The reversal by this court on original hearing was correct. The jury’s verdict was tainted by the erroneous consideration of that portion of the lease contract which specified the duties of both parties in relation to the premises. Therefore, the judgment of the trial court rendered in accordance with the verdict was properly set aside.
However, this court should not have remanded the case for a new trial after the case had been fully tried with a complete record. Instead, we should have either remanded the matter to the court of appeal to decide the case on the record without regard to the jury’s verdict or determined the issues ourselves on the same basis.1

. The fact that the lessor was covered by the insurance policy does not justify a remand. The lessor’s liability was not at issue in the trial, and neither was the liability of International as insurer of the lessor. The trial only addressed the liability of the lessee and of International as insurer of the lessee.

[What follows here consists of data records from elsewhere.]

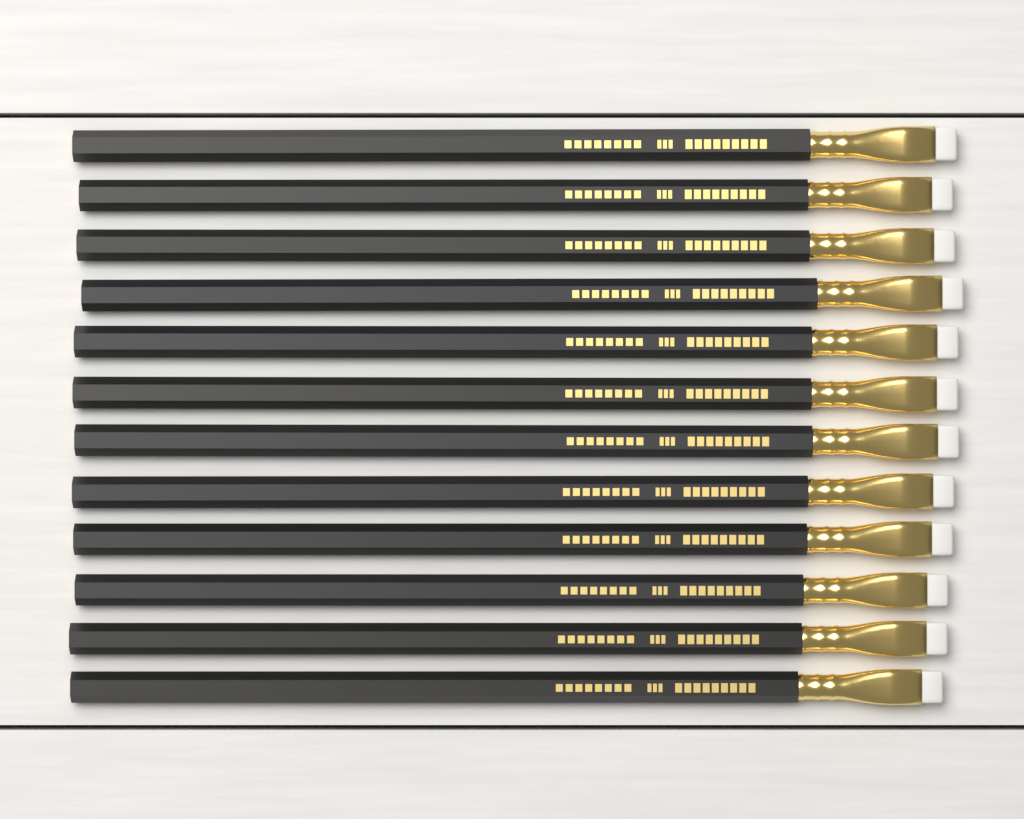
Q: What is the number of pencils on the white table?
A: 12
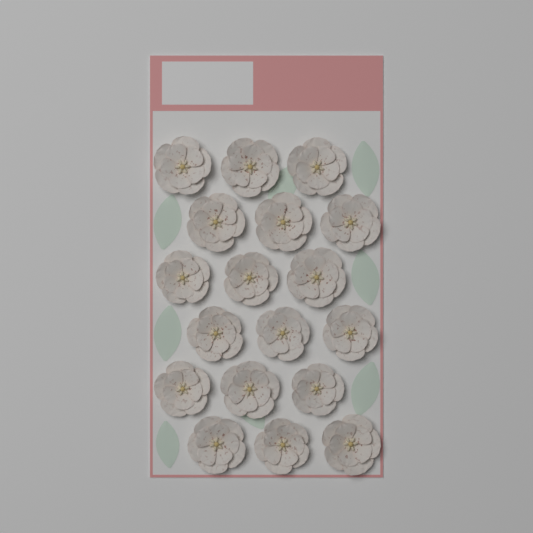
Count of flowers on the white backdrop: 18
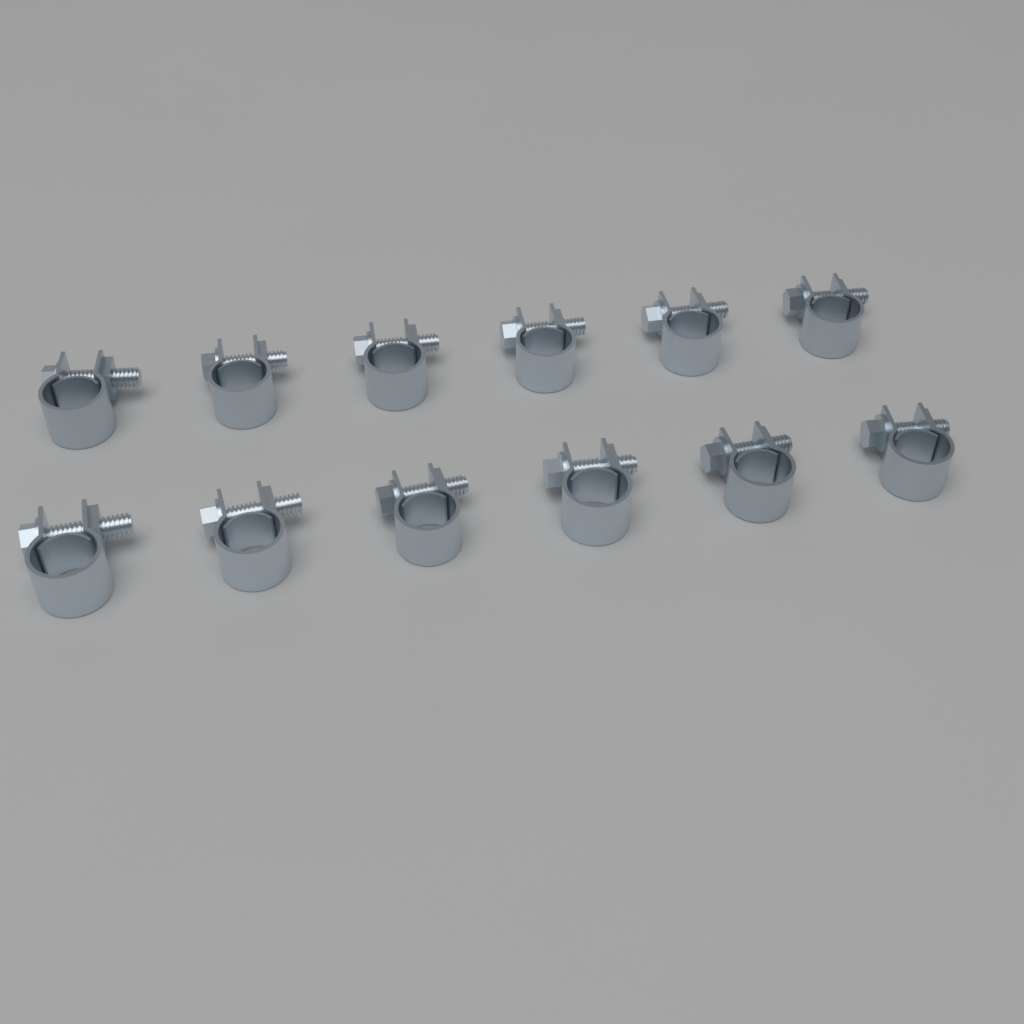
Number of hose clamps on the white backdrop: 12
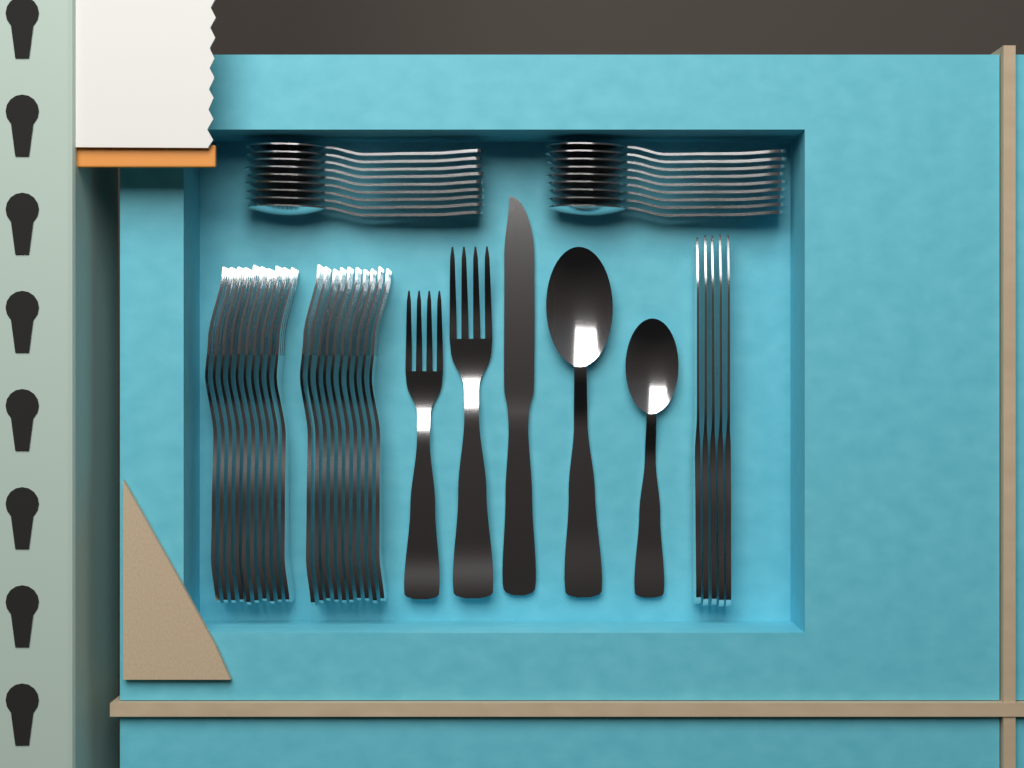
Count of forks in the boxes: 22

Since the record is totally complete as to these issues, a remand is not justified.
Furthermore, if plaintiffs’ claim against the lessor and its insurer has not prescribed, they can file the claim against the lessor and its insurer in a separate suit just as well as in an amended petition in the present action on remand. The interruption of prescription, if any, by the filing of the present action will be just as effective in a new suit as in an amended petition in this suit.